5 WARNINGS AND PRECAUTIONS

5.1 Elevated Liver Enzymes and Drug-Induced Liver Injury

Cases of drug-induced liver injury (DILI) have been observed with pirfenidone. In the postmarketing period, non-serious and serious cases of DILI, including severe liver injury with fatal outcome, have been reported. Patients treated with pirfenidone 2,403 mg/day in three Phase 3 trials had a higher incidence of elevations in ALT or AST ≥3 × ULN than placebo patients (3.7% vs 0.8%, respectively). Elevations ≥10×ULN in ALT or AST occurred in 0.3% of patients in the pirfenidone 2,403 mg/day group and in 0.2% of patients in the placebo group. Increases in ALT and AST ≥3× ULN were reversible with dose modification or treatment discontinuation.

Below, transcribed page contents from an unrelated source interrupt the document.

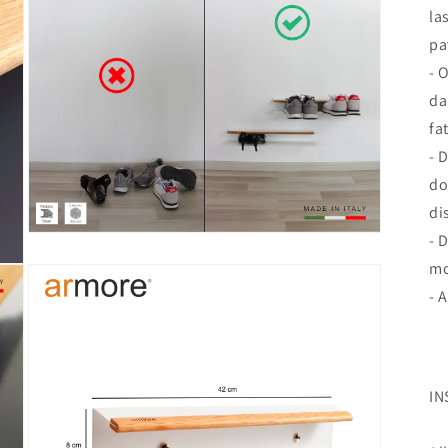
fenêtre
la
modale
pa
- 
da
fa
- 
do
di
- 
Ouvrir
le
mo
média
6
- 
dans
une
fenêtre
modale
IN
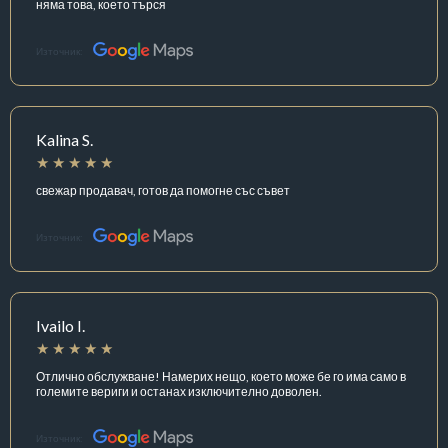
няма това, което търся
Източник:
Kalina S.
свежар продавач, готов да помогне със съвет
Източник:
Ivailo I.
Отлично обслужване! Намерих нещо, което може бе го има само в
големите вериги и останах изключително доволен.
Източник:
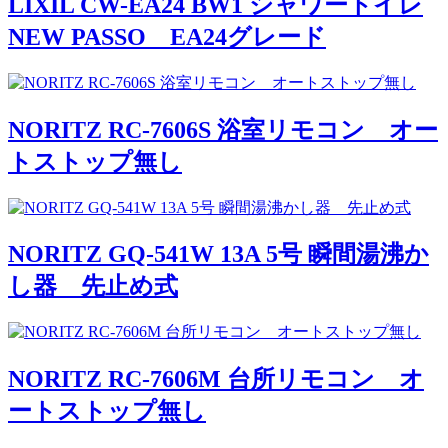
LIXIL CW-EA24 BW1 シャワートイレ
NEW PASSO EA24グレード
NORITZ RC-7606S 浴室リモコン オー
トストップ無し
NORITZ GQ-541W 13A 5号 瞬間湯沸か
し器 先止め式
NORITZ RC-7606M 台所リモコン オ
ートストップ無し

Conduct liver function tests (ALT, AST, and bilirubin) prior to the initiation of therapy with pirfenidone, monthly for the first 6 months, every 3 months thereafter, and as clinically indicated. Measure liver function tests promptly in patients who report symptoms that may indicate liver injury, including fatigue, anorexia, right upper abdominal discomfort, dark urine, or jaundice. Dosage modification or interruption may be necessary for liver enzyme elevations [see Dosage and Administration ( 2.1, 2.3)].

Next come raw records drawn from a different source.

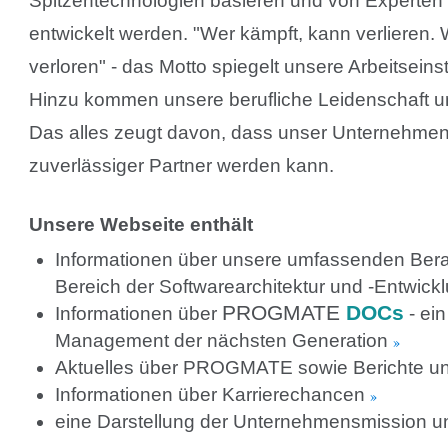
Spitzentechnologien basieren und von Experten
entwickelt werden. "Wer kämpft, kann verlieren. 
verloren" - das Motto spiegelt unsere Arbeitsein
Hinzu kommen unsere berufliche Leidenschaft u
Das alles zeugt davon, dass unser Unternehmen
zuverlässiger Partner werden kann.
Unsere Webseite enthält
Informationen über unsere umfassenden Bera
Bereich der Softwarearchitektur und -Entwick
PROGMATE
DOCs
Informationen über
- ei
Management der nächsten Generation
Aktuelles über PROGMATE sowie Berichte un
Informationen über Karrierechancen
eine Darstellung der Unternehmensmission u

5.2 Photosensitivity Reaction or Rash

Patients treated with pirfenidone 2,403 mg/day in the three Phase 3 studies had a higher incidence of photosensitivity reactions (9%) compared with patients treated with placebo (1%). The majority of the photosensitivity reactions occurred during the initial 6 months. Instruct patients to avoid or minimize exposure to sunlight (including sunlamps), to use a sunblock (SPF 50 or higher), and to wear clothing that protects against sun exposure. Additionally, instruct patients to avoid concomitant medications known to cause photosensitivity. Dosage reduction or discontinuation may be necessary in some cases of photosensitivity reaction or rash [see Dosage and Administration (2.3)].

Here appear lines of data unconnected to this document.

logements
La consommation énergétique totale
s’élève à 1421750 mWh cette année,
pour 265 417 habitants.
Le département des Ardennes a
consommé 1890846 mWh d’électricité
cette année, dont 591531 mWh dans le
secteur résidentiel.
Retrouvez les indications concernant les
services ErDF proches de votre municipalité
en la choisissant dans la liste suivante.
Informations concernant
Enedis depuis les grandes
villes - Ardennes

5.3 Gastrointestinal Disorders

In the clinical studies, gastrointestinal events of nausea, diarrhea, dyspepsia, vomiting, gastro-esophageal reflux disease, and abdominal pain were more frequently reported by patients in the pirfenidone treatment groups than in those taking placebo. Dosage reduction or interruption for gastrointestinal events was required in 18.5% of patients in the 2,403 mg/day group, as compared to 5.8% of patients in the placebo group; 2.2% of patients in the pirfenidone 2,403 mg/day group discontinued treatment due to a gastrointestinal event, as compared to 1.0% in the placebo group. The most common (>2%) gastrointestinal events that led to dosage reduction or interruption were nausea, diarrhea, vomiting, and dyspepsia. The incidence of gastrointestinal events was highest early in the course of treatment (with highest incidence occurring during the initial 3 months) and decreased over time. Dosage modifications may be necessary in some cases of gastrointestinal adverse reactions [see Dosage and Administration (2.3)].